Geileres 951......haha.....neuer eventuell! Das M6 ist immer noch das schnellere Bike!


----------



## bachmayeah (23. Juni 2009)

also nach wie vor hinkt der vgl m6 und 951 sowas von extrem... wie hieß das früher beim media markt: gut, dass wir verglichen haben..


----------



## Dr. Hannibal (23. Juni 2009)

Zum 951 sag ich nur "don't believe the hype"!
Z.B. im Herbst kommt wieder ein neues Intense (ich sag jetzt irgendwas) das dann vielleicht heißen wird M7 oder M8 und dann drehen wieder alle in den Forum durch,.....boa eh, ich pack es nicht, wie geil ist das denn, das geht sicher ab wie Schmitz Katze. Ich hab jetzt eure Worte verwendet das ihr es auch versteht.


----------



## Trickz (24. Juni 2009)

@soniccube: dachte du bist verletzt, daher der socom verkauf


----------



## soniccube (28. Juni 2009)

Trickz schrieb:


> @soniccube: dachte du bist verletzt, daher der socom verkauf



Hallo Trickz

ja, das ist leider nach wie vor so. Aber falls das Socom verkauft wird muss man ja irgend ein Ziel vor Augen haben damit man schneller wieder fit wird. Sprich ein neues ungefahrenes Bike das im Keller steht und auf die Piste will 

Nein, im Ernst.... ich bin einfach mal ein wenig am schauen was in Frage kommen würde nächste Saison ( falls jemand das Socom diese Saison kaufen würde ).

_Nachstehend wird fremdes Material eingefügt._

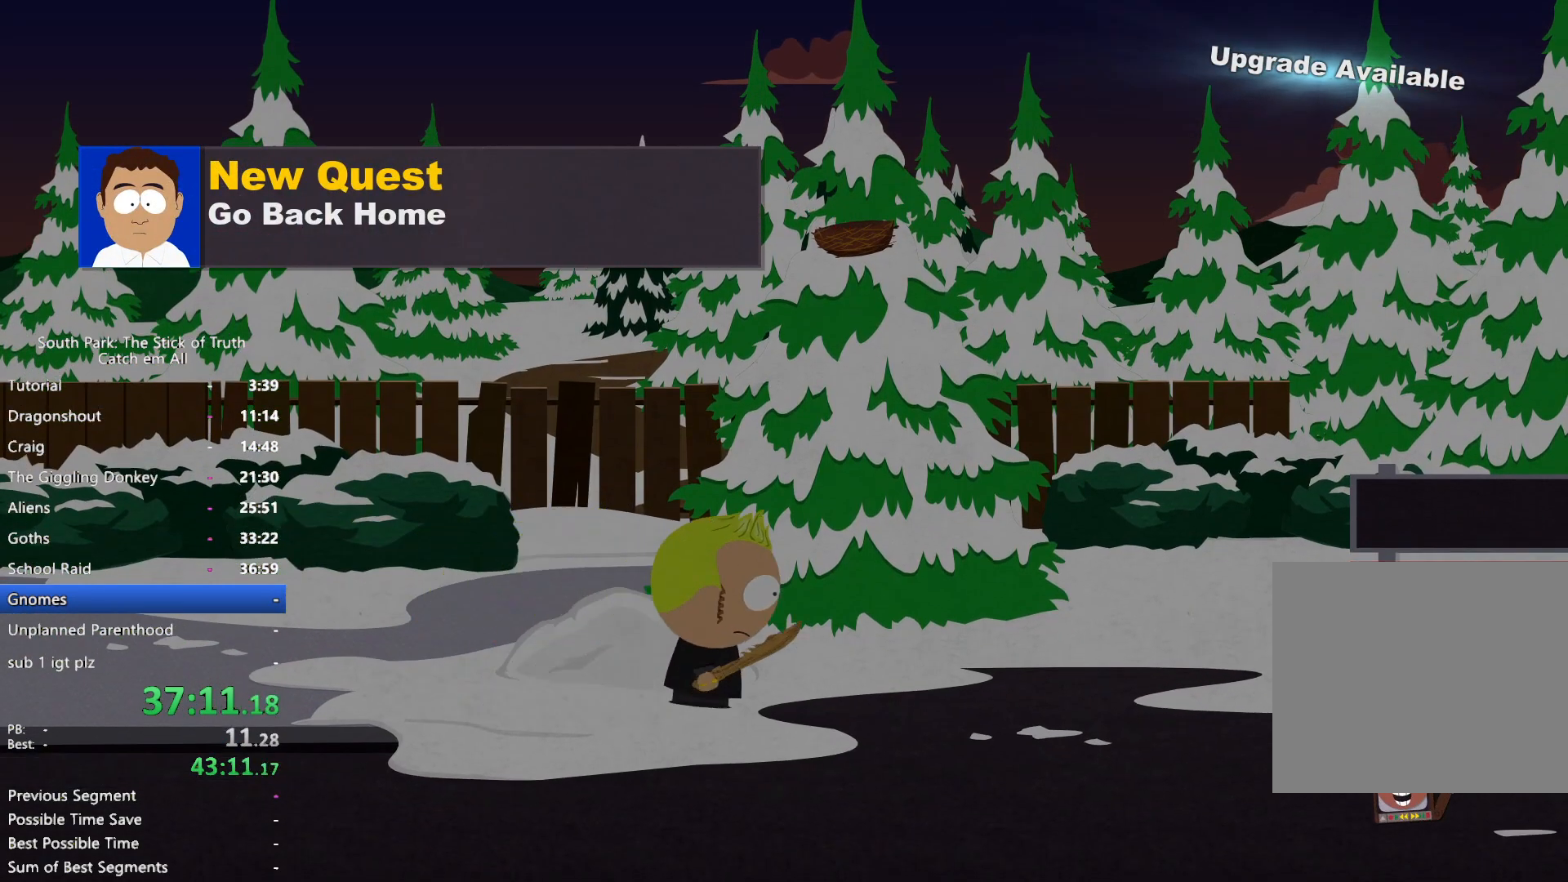
{"buttons": ["B"], "left_stick": "right", "right_stick": "center", "button_events": []}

Macht das Sinn ? Nein, aber Unvernunft kann Spass machen


----------



## MTB-News.de




----------



## Datonate (4. Juli 2009)

Gibts es schon weitere Infos über das Komplettbike?


----------



## Shocker (4. Juli 2009)

komplettrad wird es voraussichtlich zur eurobike gegen. im moment sind die teilekits auch noch nicht lieferbar und auch preis ist noch nicht 100% raus.
FLO


----------